The Nixon Library opened an exhibit about how Richard Nixon coached Bill Clinton when he first became president. They got along great. Richard Nixon and Bill Clinton agreed on much despite their radically different philosophies on how to screw the country.
The Vatican disclosed that Pope Benedict struck his head on a wooden beam in a hotel room during a trip to Mexico. It’s widely believed that he suffered a serious head injury. President Obama said if he had a son he’s not sure if he’d allow him to be pope.
President Obama took a three-day vacation in Palm Beach. Critics said it’s the height of the season when hotel rooms are most expensive for his security entourage. We’ve gotten to the point where one third of the federal budget deficit is just his green fees.
Tiger Woods addressed reporters at Tucson’s Accenture Match Play Championships to discuss his golf date with President Obama. He said the president has a nice touch and an excellent aim. Obviously Tiger’s never seen President Obama’s drone strikes.
U.S. Congresswoman Sheila Jackson Lee addressed the House and identified herself as a freed slave. That makes her a hundred and sixty. It’s the same kind of math the Democrats used in promoting the health care bill to explain how it would save money.

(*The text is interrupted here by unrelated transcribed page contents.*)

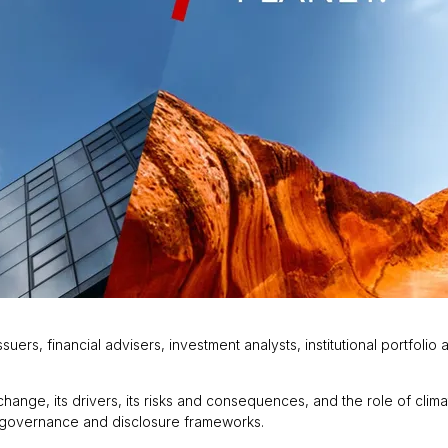
ers, financial advisers, investment analysts, institutional portfoli
change, its drivers, its risks and consequences, and the role of clim
ed governance and disclosure frameworks.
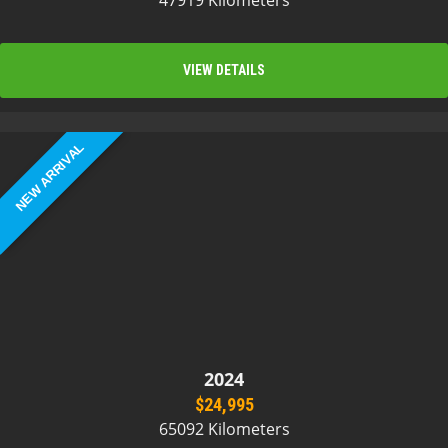
47919 Kilometers
VIEW DETAILS
NEW ARRIVAL
2024
$24,995
65092 Kilometers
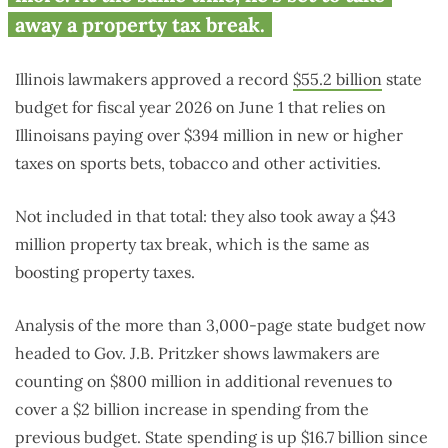
away a property tax break.
Illinois lawmakers approved a record
$55.2 billion
state
budget for fiscal year 2026 on June 1 that relies on
Illinoisans paying over $394 million in new or higher
taxes on sports bets, tobacco and other activities.
Not included in that total: they also took away a $43
million property tax break, which is the same as
boosting property taxes.
Analysis of the more than 3,000-page state budget now
headed to Gov. J.B. Pritzker shows lawmakers are
counting on $800 million in additional revenues to
cover a $2 billion increase in spending from the
previous budget. State spending is up $16.7 billion since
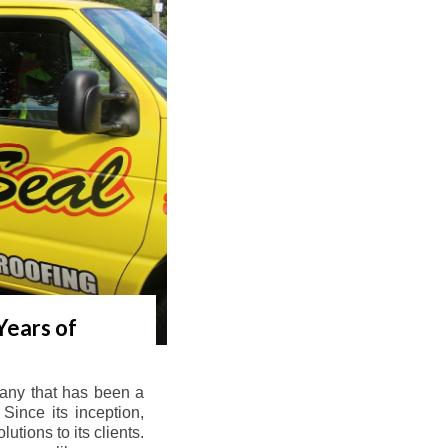
Years of
any that has been a
Since its inception,
tions to its clients.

Russia was struck by a meteor that was televised descending from the sky and exploding over the tundra. It caused a minor earthquake. The meteor didn’t dare land in the United States, because the meteor knows we have a president who skeet shoots.
Joe Biden spoke against assault weapons and advised women to go outside and fire two shots from a double barreled shotgun to scare off intruders. He’s so wise. Once an intruder knows your gun is empty he’ll gladly go home and leave you alone, ladies.
USA Today reports U.S. immigration police angered Mexicans by planning to increase the expulsions of illegal immigrants who have criminal records. You can understand their anger. They had no idea it was a crime when they bought all those guns from the FBI.
President Obama played a secret round of golf with Tiger Woods in Palm Beach with no press allowed at the club. He picked up some helpful tips. Tiger Woods shared his expertise with the president and now all the text messages from Benghazi have been erased.
The White House sent a congratulatory message to the Vatican to salute Pope Benedict after the pontiff retired. It was gracious, if grudging. President Obama and Pope Benedict met just once, and neither could stand the other’s holier-than-thou attitude.
President Obama’s favorite hamburger and barbecue restaurant in Washington D.C. was padlocked by its landlord for failure to pay rent. It’s where the president enjoys burgers and fries and now it’s totally shut down. Well played, Michelle, well played.
Jesse Jackson, Jr. pleaded guilty to campaign finance fraud while serving as a Member of Congress Tuesday. He stole a fortune from his campaign fund. Chicago politicians always wear pin-striped suits so that when they go to jail they don’t have to change clothes.